After effectively being rediscovered in the 1927 Ipswich exhibition celebrating the bicentenary of Gainsborough's birth, the painting was exhibited in Brussels in 1929, London in 1930, London and Manchester in 1934, Amsterdam in 1936, London in 1937, and at the Louvre in Paris in 1938. After the Second World War it was seen in Norwich in 1948, toured for the British Council in 1949–50, was in London at the Festival of Britain in 1951, Paris and London in 1953, Fort Worth, Texas, in 1954, Rotterdam and Brussels in 1955, and Sudbury in 1958 to support an appeal to buy Gainsborough's house. When owned by the National Gallery it was lent to Expo 67 in Montreal in 1967, Paris in 1981, the Prado in Madrid in 1988–89, the National Portrait Gallery, London in 1991–2, and toured Norwich and Newcastle upon Tyne in 1997.

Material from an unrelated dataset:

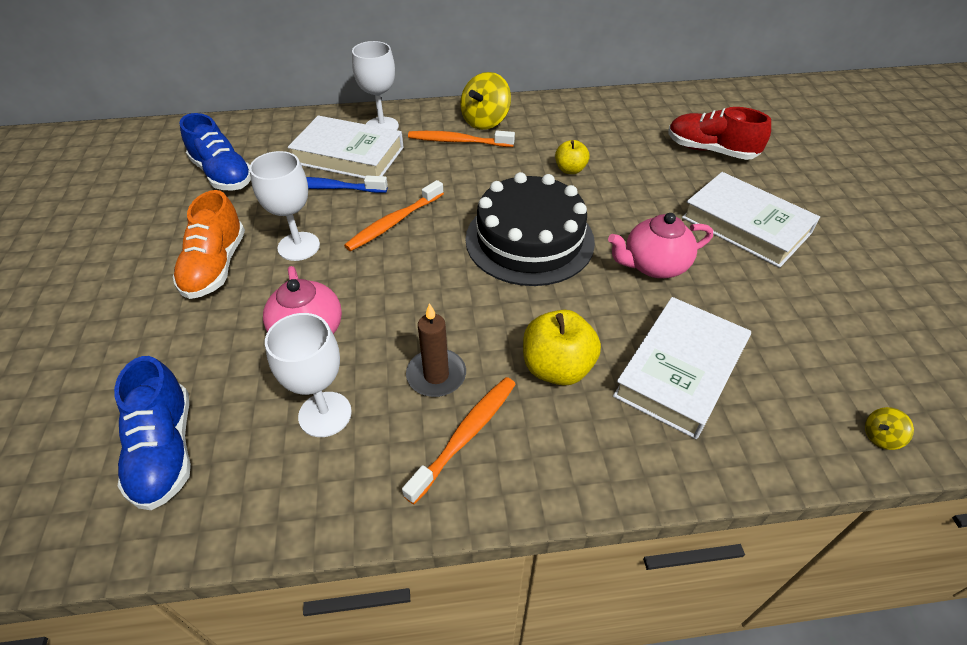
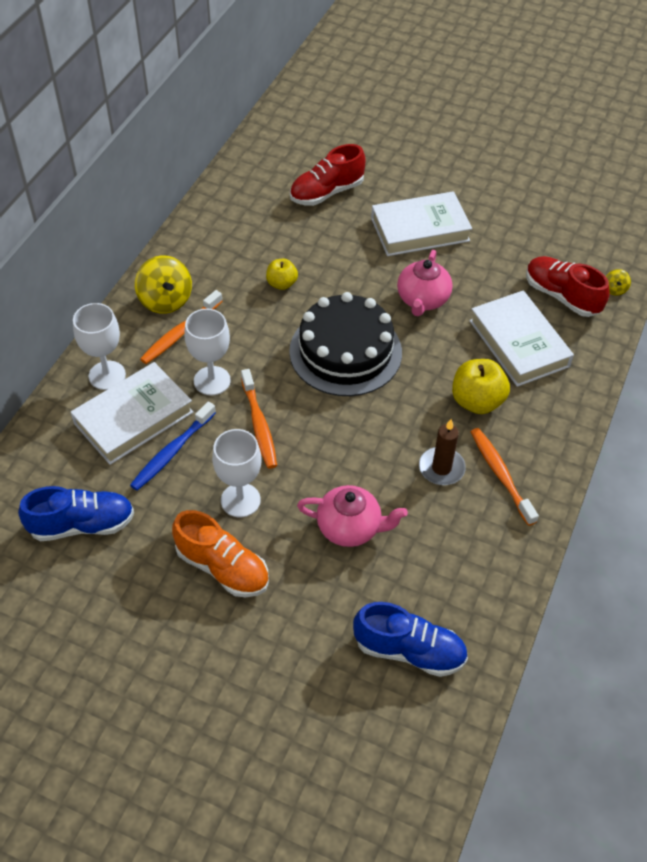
camera: 60 degrees left, 5 degrees up
(325, 414) = (436, 544): white goblet -> white goblet (212, 381)
(800, 383) = (561, 296): none -> red shoe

The painting remained with the family until sold by Gerald Willoughbury Andrews (b. 1896, a great-great-great-grandson of the sitters) at Sotheby's in London on 23 March 1960. It was bought for £130,000 by the dealers Thomas Agnew & Sons, apparently as agents for the National Gallery, to whom it soon belonged. It was purchased with a "Special Grant from the Exchequer" and contributions from the Pilgrim Trust, The Art Fund, Associated Television Ltd, and Mr and Mrs W. W. Spooner. This was still below the $621,000 paid in 1921 by Henry Huntington to Joseph Duveen (about £148,000 at the time) for The Blue Boy, and seemed "cheap" to Gerald Reitlinger, writing in 1970, before art prices began to escalate to their present levels.

The painting is in good condition, and entirely finished apart from the reserved area discussed above.